══ Testo selezionato ══

Lealtà e probità nel processo

Remo Danovi
15 Aprile 2014

Tra i doveri delle parti e dei difensori (capo III, titolo II del codice di procedura civile) è l'art. 88 c.p.c., che impone alle parti e ai difensori “il dovere di comportarsi in giudizio con lealtà e probità”. La ratio del principio è evidente: la norma tende ad assicurare che il processo, luogo di risoluzione dei conflitti tra le parti, sia svolto nel rispetto non solo delle specifiche regole espresse (prima di tutte il contraddittorio), ma anche della buona fede e correttezza, cioè con la lealtà e la probità dei soggetti che reclamano giustizia, per concorrere a realizzare il giusto processo. A questo fine, la correttezza e lealtà dei rapporti (il concetto di probità appare obiettivamente meno comprensibile) devono essere convintamente difese dallo stesso giudice che è arbitro della loro applicazione e deve riferirne agli organi disciplinari in caso di violazione.
Nozione

Tra i doveri delle parti e dei difensori (capo III, titolo II del codice di procedura civile) è l'art. 88 c.p.c., che impone alle parti e ai difensori “il dovere di comportarsi in giudizio con lealtà e probità”.

La ratio del principio è evidente: la norma tende ad assicurare che il processo, luogo di risoluzione dei conflitti tra le parti, sia svolto nel rispetto non solo delle specifiche regole espresse (prima di tutte il contraddittorio), ma anche della buona fede e correttezza, cioè con la lealtà e la probità dei soggetti che reclamano giustizia, per concorrere a realizzare il giusto processo.

A questo fine, la correttezza e lealtà dei rapporti (il concetto di probità appare obiettivamente meno comprensibile) devono essere convintamente difese dallo stesso giudice che è arbitro della loro applicazione e deve riferirne agli organi disciplinari in caso di violazione.

Piuttosto è da chiedersi perché il legislatore abbia richiamato la lealtà e la probità e non abbia invece imposto un dovere di verità.

Ciò appare oltretutto singolare perché tutti i progetti preliminari al codice di procedura civile vi facevano riferimento.

Infatti, ad esempio, l'art. 20, comma 1, del progetto Chiovenda prescriveva alle parti e ai loro avvocati «il dovere di non dire consapevolmente cose contrarie al vero»; ancora il progetto Carnelutti (all'art. 28) disponeva che «la parte ha il dovere di affermare al giudice i fatti secondo la verità e non proporre pretese, difese o eccezioni senza averne ponderato il fondamento»; infine il progetto Solmi (art. 26) precisava che «le parti, i procuratori e i difensori hanno l'obbligo di esporre al giudice i fatti secondo verità e di non proporre domande, difese, eccezioni e prove che non siano di buona fede».

═══
══ Voci fornite ══

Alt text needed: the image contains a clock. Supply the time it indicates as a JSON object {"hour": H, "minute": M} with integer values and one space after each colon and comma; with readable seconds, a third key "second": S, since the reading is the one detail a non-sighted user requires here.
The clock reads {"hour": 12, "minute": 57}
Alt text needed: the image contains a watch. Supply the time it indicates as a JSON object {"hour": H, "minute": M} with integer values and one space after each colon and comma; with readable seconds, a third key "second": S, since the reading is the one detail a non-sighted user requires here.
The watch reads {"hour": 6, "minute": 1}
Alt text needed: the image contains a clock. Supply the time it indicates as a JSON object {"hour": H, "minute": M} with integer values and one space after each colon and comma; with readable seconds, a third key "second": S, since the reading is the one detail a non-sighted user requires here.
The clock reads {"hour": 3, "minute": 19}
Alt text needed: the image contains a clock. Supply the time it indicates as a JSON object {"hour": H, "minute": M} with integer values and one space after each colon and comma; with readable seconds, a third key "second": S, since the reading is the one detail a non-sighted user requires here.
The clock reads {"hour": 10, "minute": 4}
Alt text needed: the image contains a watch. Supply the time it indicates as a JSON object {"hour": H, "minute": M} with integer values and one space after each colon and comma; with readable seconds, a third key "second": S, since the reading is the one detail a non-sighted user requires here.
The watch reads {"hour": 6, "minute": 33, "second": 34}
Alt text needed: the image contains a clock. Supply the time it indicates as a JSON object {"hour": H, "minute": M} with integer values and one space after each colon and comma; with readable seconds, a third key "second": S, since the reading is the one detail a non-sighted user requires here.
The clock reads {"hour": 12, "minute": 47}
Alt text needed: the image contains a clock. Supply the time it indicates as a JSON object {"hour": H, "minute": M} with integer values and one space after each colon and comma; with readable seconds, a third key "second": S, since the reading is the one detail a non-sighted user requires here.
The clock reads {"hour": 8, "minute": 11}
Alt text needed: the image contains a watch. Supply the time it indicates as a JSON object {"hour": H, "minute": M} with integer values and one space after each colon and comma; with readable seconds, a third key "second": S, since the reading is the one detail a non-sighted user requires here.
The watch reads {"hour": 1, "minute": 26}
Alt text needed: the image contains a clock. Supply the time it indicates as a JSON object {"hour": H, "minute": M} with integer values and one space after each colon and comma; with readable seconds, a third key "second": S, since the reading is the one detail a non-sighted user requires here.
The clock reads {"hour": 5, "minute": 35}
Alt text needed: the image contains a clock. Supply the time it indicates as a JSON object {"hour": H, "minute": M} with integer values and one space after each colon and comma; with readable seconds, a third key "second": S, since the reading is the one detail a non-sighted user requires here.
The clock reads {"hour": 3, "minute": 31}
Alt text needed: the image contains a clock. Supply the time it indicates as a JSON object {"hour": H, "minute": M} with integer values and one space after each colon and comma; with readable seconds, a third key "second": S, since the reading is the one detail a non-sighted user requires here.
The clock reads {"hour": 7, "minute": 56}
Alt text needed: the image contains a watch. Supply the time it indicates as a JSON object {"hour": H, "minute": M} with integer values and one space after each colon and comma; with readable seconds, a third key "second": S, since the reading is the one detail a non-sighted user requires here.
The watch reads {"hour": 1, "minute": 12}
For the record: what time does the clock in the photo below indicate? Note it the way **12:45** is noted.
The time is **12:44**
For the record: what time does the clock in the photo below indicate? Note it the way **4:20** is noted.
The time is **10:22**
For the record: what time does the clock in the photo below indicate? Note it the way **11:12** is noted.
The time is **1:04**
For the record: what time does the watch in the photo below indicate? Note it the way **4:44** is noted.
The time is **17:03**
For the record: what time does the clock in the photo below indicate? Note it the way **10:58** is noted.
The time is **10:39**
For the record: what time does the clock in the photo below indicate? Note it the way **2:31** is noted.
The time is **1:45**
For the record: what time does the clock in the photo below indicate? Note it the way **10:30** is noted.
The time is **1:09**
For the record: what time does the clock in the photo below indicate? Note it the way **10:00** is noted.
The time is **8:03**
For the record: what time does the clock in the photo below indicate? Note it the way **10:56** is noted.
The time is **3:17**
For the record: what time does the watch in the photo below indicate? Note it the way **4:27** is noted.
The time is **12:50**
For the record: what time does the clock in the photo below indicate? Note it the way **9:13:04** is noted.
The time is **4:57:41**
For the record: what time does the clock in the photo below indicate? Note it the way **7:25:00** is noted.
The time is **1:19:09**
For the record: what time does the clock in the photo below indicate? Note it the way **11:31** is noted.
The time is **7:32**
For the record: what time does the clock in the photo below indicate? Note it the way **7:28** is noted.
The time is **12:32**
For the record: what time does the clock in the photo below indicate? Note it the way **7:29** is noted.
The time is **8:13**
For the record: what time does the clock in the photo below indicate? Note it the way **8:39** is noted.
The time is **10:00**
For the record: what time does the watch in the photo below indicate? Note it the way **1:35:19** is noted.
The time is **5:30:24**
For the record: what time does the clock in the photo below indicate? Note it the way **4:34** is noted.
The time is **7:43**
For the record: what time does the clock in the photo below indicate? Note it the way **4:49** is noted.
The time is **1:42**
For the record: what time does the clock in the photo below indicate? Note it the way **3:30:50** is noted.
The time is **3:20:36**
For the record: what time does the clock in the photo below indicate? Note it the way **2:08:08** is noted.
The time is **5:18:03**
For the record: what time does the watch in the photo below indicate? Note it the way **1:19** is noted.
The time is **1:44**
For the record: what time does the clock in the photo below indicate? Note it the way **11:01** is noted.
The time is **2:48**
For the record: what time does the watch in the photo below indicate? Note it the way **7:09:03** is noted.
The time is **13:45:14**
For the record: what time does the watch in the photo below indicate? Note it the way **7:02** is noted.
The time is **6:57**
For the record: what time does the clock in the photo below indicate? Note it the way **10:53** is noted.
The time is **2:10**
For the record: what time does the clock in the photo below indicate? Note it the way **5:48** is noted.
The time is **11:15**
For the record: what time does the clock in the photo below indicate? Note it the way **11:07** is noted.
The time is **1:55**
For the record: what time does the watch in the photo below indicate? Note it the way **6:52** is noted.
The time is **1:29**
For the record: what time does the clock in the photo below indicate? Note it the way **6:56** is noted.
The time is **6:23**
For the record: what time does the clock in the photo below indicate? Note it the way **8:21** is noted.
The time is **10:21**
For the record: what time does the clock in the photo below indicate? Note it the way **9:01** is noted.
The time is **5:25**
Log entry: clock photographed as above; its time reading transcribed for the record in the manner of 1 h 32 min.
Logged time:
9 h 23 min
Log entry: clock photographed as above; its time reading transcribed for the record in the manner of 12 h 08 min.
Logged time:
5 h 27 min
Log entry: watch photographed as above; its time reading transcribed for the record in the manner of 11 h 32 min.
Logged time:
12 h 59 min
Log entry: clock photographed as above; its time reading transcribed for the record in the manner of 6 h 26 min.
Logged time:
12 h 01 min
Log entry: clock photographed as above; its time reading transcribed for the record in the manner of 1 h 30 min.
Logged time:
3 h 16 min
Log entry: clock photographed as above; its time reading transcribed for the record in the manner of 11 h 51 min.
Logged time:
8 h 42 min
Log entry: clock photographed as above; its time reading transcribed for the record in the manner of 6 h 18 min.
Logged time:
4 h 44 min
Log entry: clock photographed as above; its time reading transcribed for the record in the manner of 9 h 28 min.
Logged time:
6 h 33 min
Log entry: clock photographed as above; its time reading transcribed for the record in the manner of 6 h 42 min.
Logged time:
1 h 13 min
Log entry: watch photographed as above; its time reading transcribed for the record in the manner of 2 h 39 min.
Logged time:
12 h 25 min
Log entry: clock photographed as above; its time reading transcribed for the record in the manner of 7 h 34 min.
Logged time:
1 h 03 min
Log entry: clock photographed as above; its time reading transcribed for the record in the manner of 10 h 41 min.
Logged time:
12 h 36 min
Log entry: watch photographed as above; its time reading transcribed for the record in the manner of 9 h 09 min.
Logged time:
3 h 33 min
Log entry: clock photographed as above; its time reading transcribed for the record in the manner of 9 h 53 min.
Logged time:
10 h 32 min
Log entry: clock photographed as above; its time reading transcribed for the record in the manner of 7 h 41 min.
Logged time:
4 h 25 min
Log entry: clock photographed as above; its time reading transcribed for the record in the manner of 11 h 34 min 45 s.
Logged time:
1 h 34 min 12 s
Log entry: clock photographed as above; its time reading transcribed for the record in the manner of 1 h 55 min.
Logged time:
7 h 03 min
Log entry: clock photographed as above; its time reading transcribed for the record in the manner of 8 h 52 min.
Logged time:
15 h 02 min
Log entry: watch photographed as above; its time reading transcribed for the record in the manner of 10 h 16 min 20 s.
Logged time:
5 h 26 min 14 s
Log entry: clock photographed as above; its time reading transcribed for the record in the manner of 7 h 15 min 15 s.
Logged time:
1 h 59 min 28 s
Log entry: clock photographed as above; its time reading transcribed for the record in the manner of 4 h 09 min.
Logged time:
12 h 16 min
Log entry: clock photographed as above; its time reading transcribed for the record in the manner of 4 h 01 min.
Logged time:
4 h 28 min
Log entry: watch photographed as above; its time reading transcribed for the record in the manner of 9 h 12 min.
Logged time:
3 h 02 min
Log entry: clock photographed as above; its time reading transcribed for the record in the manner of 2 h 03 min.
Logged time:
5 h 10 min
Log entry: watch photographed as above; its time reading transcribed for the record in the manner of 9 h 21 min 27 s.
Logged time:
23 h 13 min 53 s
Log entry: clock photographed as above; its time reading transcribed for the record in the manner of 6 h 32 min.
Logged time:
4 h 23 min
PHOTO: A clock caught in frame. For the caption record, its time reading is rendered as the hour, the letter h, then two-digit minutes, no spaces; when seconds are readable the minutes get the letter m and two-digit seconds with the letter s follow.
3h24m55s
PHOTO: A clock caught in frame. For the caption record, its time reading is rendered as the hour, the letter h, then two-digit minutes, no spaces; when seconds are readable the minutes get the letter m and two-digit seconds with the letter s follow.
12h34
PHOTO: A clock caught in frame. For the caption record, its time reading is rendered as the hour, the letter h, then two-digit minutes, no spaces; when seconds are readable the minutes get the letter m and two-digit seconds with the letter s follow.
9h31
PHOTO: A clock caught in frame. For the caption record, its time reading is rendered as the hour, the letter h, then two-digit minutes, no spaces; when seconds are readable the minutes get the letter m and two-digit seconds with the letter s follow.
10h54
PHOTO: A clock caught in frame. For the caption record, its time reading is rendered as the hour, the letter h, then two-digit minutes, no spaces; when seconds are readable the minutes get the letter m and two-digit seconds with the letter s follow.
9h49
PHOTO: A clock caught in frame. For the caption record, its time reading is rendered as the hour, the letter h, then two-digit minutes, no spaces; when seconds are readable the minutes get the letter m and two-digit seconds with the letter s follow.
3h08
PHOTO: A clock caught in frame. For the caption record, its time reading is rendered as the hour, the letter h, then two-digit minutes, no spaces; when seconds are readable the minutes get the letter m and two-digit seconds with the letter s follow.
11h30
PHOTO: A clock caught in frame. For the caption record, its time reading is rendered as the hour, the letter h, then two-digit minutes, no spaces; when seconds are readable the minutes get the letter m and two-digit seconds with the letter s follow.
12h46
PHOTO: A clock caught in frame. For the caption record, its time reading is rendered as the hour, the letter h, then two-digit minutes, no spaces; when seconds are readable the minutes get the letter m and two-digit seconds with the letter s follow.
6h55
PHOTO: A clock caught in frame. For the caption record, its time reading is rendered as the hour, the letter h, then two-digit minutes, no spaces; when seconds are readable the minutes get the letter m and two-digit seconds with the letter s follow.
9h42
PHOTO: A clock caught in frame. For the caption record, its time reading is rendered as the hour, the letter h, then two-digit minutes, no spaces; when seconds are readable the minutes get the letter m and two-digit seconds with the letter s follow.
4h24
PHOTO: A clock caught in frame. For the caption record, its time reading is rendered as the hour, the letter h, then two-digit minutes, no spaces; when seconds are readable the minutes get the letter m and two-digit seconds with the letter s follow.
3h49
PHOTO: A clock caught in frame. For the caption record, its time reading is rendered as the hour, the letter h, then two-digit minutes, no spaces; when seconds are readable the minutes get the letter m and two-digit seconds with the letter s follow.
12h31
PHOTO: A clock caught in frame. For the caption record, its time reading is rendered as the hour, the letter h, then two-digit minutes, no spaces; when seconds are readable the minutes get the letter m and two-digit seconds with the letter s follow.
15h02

═══

Obiettivi.
[1] Quali progetti preliminari al codice di procedura civile cita il testo su lealtà e probità nel processo?
[2] Secondo il testo su lealtà e probità nel processo, a chi deve riferire il giudice in caso di violazione?

Risposte fornite.
[1]
- Progetto Chiovenda (art. 20, comma 1)
- Progetto Carnelutti (art. 28)
- Progetto Solmi (art. 26)

[2] Agli organi disciplinari.